Plus, it really hurts! Haha!

I've uploaded a video below as it's easier than trying to explain.






Does anyone know why she might be biting so much? Also, how can I carry on with the taming process but stop her biting? I'M CONFUSED!

Thanks guys! :sulpher too:


----------



## iHeartPieds

I've had this problem before as well. When she bites, ask her to step up again. If she bites again, ask her to step up. Once she steps up without biting, put her on her play stand or somewhere that she likes. Eventually she will learn that biting means she has to work and she'll stop.


----------



## StarlingWings

How old is she? She may be approaching her "teenage stage", which makes budgies more aggressive and quick-tempered as they hit puberty.

When she bites, say "no" firmly (but not loudly) and put her down in her cage and leave the room. Budgies are flock animals and being rejected by a member of their "flock" conveys your disappointment with her. Eventually she will grow out of being so "bitey" but for right now it will help to convey to her through your body language what you want from her.
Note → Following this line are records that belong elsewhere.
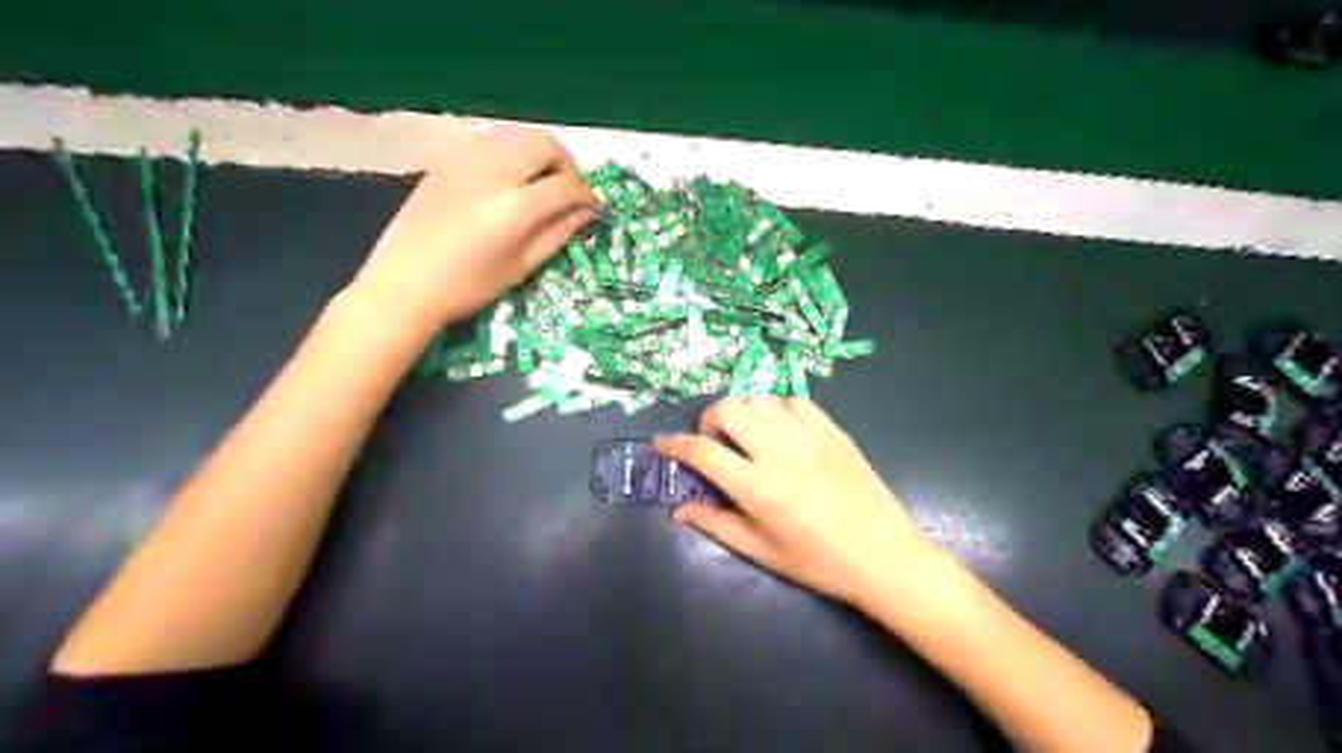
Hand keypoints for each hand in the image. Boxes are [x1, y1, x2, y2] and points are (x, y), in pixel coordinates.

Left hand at [345, 121, 596, 332]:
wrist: (404, 283)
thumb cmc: (469, 286)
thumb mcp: (522, 266)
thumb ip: (558, 233)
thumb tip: (585, 212)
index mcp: (516, 206)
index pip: (566, 185)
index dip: (587, 195)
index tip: (593, 208)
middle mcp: (495, 171)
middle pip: (545, 144)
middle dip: (565, 165)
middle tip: (567, 192)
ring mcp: (467, 159)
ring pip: (518, 134)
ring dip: (539, 153)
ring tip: (540, 183)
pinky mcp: (448, 158)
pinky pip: (492, 140)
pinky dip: (511, 151)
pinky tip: (508, 179)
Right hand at [656, 399, 934, 608]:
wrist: (884, 555)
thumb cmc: (819, 562)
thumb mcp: (762, 552)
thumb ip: (717, 525)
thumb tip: (679, 510)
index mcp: (757, 486)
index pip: (702, 451)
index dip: (674, 444)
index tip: (661, 444)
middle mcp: (778, 452)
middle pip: (728, 409)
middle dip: (708, 420)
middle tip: (713, 441)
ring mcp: (808, 436)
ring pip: (759, 399)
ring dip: (742, 412)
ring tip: (746, 435)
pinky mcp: (832, 430)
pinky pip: (794, 401)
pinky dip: (777, 408)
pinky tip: (780, 429)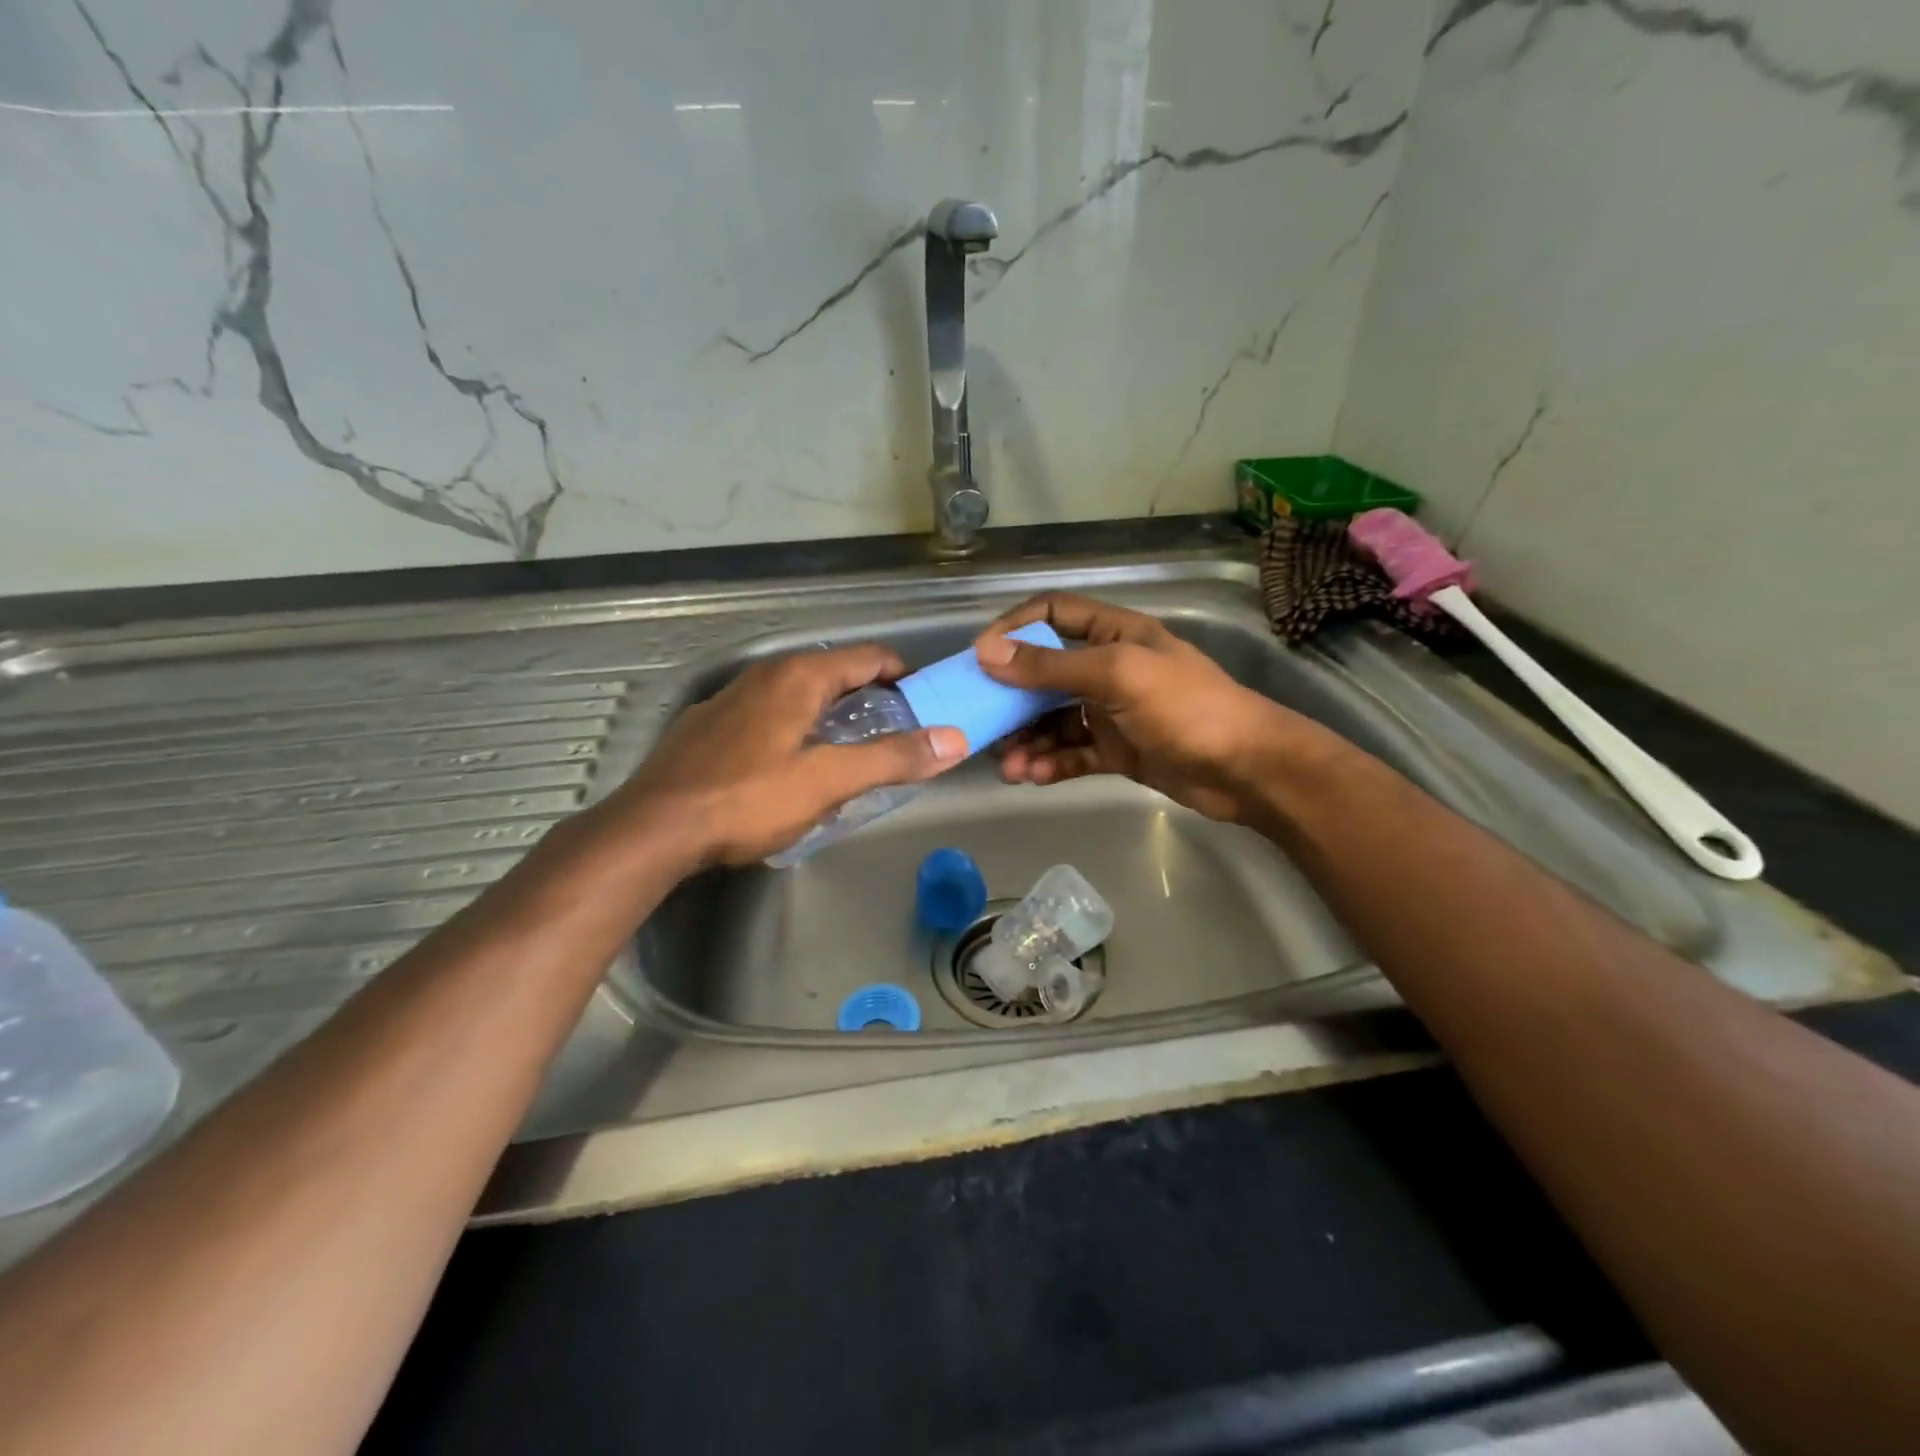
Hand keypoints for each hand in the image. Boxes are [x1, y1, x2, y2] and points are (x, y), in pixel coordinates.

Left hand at [620, 645, 965, 864]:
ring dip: (833, 714)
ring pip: (799, 694)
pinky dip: (797, 727)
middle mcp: (765, 675)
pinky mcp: (709, 726)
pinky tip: (793, 765)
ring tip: (852, 753)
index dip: (905, 676)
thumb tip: (953, 739)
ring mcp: (731, 698)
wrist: (654, 828)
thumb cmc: (747, 799)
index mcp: (799, 676)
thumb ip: (892, 758)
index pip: (869, 657)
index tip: (929, 704)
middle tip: (898, 736)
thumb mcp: (829, 781)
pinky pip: (769, 714)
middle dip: (872, 698)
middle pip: (835, 673)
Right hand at [974, 593, 1317, 822]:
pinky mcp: (1117, 751)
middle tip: (982, 724)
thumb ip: (1052, 666)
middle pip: (1044, 674)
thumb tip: (987, 652)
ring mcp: (1112, 711)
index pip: (1052, 613)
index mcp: (1114, 633)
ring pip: (1054, 720)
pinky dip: (1050, 763)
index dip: (1013, 629)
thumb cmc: (1185, 707)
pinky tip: (1033, 776)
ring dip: (1027, 740)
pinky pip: (1072, 752)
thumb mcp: (1117, 675)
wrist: (1245, 769)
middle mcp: (1109, 667)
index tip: (979, 657)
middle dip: (1012, 699)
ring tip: (1008, 765)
When she steps up without biting, praise her heartily.

Here's a link with more on the "teenage" stage: http://www.talkbudgies.com/budgie-behavior/358802-why-my-young-budgie-suddenly-aggressive.html


----------



## Drummer

You've received some great advice. 

I went through something similar with a female budgie except she was already tame when she went through "puberty" (and a couple years old:glare and like your female - she would bite hard. I eventually started using a couple of wood perches that I would have her step up onto instead of my finger - until she stopped biting. A few days later I was able to have her step up onto my finger without being bit and she was back to her normal sweet self.


----------



## philw

The video is good in showing that she needs something to do other than just sit on your finger. I'm thinking that she's just trying to find out every thing about this finger. Parrot family birds only have their beaks and feet to examine objects. When she steps up (which is good) do you move her to another location, or let her out the cage? Stepping up should be a way to direct your bird to a novel area or favored experience. Not just to sit on your finger. She's seems to be treating your finger as a toy. My suggestion would be to just don't give her time to explore the textures of your finger. While on your finger give her
something to do that she can chew on. Give her outside of cage time immediately when she steps up. This should be an easy fix. Hope this works.


----------



## FlowerBlossoms

I'm also dealing with this too, but I was able to find a website to explain it.

Here's the link!
http://feistyhome.phpwebhosting.com/puberty.htm

Sent from my iPhone using Tapatalk


----------



## VincentBudgie

Thanks everyone! Will definitely try these steps. She was biting less by the end of the weekend so that's good already! She bites her toys alot too, but I think she's naturally a little curious :001_tongue:

We let her out her cage for the first time too but now she seems a little nervous and won't stay on my finger as long. Is this normal? I was thinking she might feel a bit overwhelmed/confused about coming out the cage so have left her alone for a few days.

Any advice appreciated!


----------